I gained further points towards the Chester Difference Excellence Award through becoming a Student Rep and Peer Mentor. As mentioned in my previous blog, one of the best aspects of undertaking the BN (Hons) Learning Disability Nursing course at the University of Chester, is the friends I have made. They encouraged me to become a Student Rep, representing the student voice within the programme, and a Peer mentor, welcoming and supporting new students when they commence their studies. During my first year, I also joined the Devability Society for students with visible and invisible disabilities, and during the summer I was honoured to be asked to take up the position of President. Being flexible and accepting this new challenge again gave me points towards the award and enabled me to use and develop my skills (my time management and organisational skills have been particularly tested!). It has also opened up many new opportunities; I have had the privilege of working with members of the Student Futures team and the Disability Support Officers and have been very fortunate to be nominated for further awards.
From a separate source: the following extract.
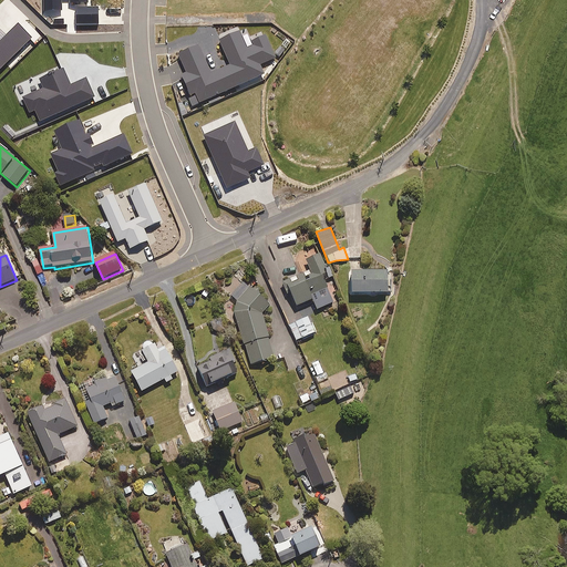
[(328,271),(321,255),(307,260),(311,271),(287,280),(298,307),(313,300),(318,311),(334,305),(322,274),(328,271)]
I was a finalist for the Student National Congress 2019 student award and for the RCNI Andrew Parker Student Nurse Award 2019. I won the Faculty of Health and Social Care Special Recognition Award, and an Ede and Ravenscroft Prize for Excellence. I was also able to successfully apply for funding for my charity work. Whilst I had to work hard for these nominations, I truly feel that exploring the opportunities to demonstrate my skills and abilities has significantly contributed to my nominations. 

I am convinced that trying to make the most of the opportunities presented to me has significantly improved my time at university and has made me a better student and a better person. I am not trying to suggest that you should do exactly what I have done; everyone has their own path with their own circumstances. However, I hope that this encourages you to look into what you can do to make yourself stand out. Make the most of the opportunities offered to you as a University of Chester student and particularly make sure you are getting full credit and recognition for what you are already doing. By doing so I have had an amazing year, and you could too.